— Your instructions —
Lines from the one containing "an editorial every" through the end of the data below are to be transcribed exactly; leave out all others.

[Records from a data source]
= = = = =
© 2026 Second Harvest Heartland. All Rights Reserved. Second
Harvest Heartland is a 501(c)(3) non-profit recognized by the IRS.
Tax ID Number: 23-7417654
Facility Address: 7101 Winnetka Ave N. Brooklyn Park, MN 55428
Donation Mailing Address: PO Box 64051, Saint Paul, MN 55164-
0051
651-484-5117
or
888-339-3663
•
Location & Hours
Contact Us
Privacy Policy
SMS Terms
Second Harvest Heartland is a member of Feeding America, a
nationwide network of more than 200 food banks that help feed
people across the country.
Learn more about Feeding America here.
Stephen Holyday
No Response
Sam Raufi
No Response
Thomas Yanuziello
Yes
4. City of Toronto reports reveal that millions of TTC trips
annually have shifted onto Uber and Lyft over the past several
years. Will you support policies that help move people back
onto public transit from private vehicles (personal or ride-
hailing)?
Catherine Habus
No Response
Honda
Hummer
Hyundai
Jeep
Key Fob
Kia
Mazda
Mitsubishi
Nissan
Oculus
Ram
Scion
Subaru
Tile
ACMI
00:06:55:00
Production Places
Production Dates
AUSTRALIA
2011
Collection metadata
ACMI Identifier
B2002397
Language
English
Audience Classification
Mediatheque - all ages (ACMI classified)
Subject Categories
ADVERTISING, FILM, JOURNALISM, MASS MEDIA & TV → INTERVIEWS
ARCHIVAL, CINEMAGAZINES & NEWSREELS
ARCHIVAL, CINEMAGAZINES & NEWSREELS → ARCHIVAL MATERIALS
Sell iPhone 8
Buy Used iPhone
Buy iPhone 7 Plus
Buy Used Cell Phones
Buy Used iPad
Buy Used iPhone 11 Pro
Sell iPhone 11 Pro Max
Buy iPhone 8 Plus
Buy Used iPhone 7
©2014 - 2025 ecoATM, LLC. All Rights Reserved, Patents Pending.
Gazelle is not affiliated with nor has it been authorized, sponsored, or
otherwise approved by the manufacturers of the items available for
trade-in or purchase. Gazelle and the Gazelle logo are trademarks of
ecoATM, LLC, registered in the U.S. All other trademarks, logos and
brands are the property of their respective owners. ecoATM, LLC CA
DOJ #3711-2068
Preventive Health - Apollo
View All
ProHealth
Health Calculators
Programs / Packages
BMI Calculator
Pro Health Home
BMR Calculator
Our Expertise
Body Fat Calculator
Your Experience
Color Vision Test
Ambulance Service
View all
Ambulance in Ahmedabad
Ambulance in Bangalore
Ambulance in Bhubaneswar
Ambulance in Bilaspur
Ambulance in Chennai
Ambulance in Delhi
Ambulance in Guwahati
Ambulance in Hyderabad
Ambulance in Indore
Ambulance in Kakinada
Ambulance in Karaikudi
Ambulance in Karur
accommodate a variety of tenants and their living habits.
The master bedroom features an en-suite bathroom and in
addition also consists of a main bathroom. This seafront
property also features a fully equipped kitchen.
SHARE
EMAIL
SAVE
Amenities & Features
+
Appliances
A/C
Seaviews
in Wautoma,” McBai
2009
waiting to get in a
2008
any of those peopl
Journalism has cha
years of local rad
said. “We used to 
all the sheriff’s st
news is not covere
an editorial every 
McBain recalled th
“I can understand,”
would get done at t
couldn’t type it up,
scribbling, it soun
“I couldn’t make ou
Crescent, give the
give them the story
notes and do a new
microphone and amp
= = = = =
— Problem solution —
an editorial every 
McBain recalled th
“I can understand,”
would get done at t
couldn’t type it up,
scribbling, it soun
“I couldn’t make ou
Crescent, give the
give them the story
notes and do a new
microphone and amp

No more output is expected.